Dutch parent company of Bam and Bam Nuttall to embark on £79m cost cutting drive after issues on jobs in UK and Germany
Royal Bam Group will embark on a €100m (£79m) cost cutting drive after being hit by €75m (£60m) of losses on problem jobs in the UK and Germany.
Royal Bam, the Dutch parent company of its UK-based divisions Bam and Bam Nuttall, said this week the “cost reduction programme” would come from “streamlining” the structure of its operating companies
The news came as Balfour Beatty issued another £35m profit warning last week - its fourth since November 2012 - due to problems in its M&E business, which it will now scale back by around a quarter.
Royal Bam said this week that in the UK “unexpected problems at a mid-sized civil engineering project”, bid in 2012, caused by “a combination of adverse ground conditions and bad weather”, contributed to the project losses.
A spokesperson for Royal Bam told Building that the firm “introduced several procedures to review bids” in 2013 to weed out those priced “too competitively”, adding: “If these procedures had been in place in 2012 we wouldn’t have taken on this [problem] project.”
In Germany “deterioration of a large civil engineering project”, also due to “adverse ground conditions”, was also “one of the handful of loss-making projects”, Royal Bam said.
The firm said it will consolidate its operating structure, sell more of its properties and “investigate all other opportunities to further strengthen its financial position, including divesting other assets.”
Nico de Vries, chairman of the executive board, said: “I am extremely disappointed to have to announce these negative developments.
“Our underlying strategy is the right one, but our delivery has not been good enough.
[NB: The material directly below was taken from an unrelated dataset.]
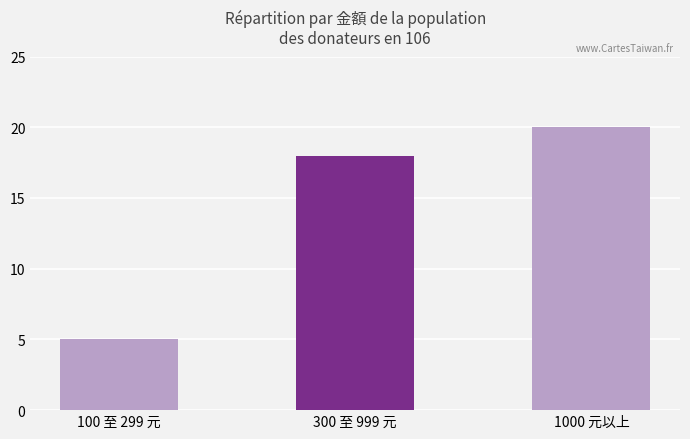

What is the sum of the values at 1000 元以上 and 100 至 299 元?

25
It is fully clear to the executive board that Bam must act urgently and decisively to get all parts of the group to contribute positively to our results.”
Kevin Cammack, an analyst at Cenkos Securities, said he expected more contractors would “have to deal with the consequence of bidding at zero or negative margins”.
He said bidding on projects “in the last 12 to 18 months” could pose problems: “You have to be fearful that firms were taking on very little margin from the outset when they were filling their order books a year ago”.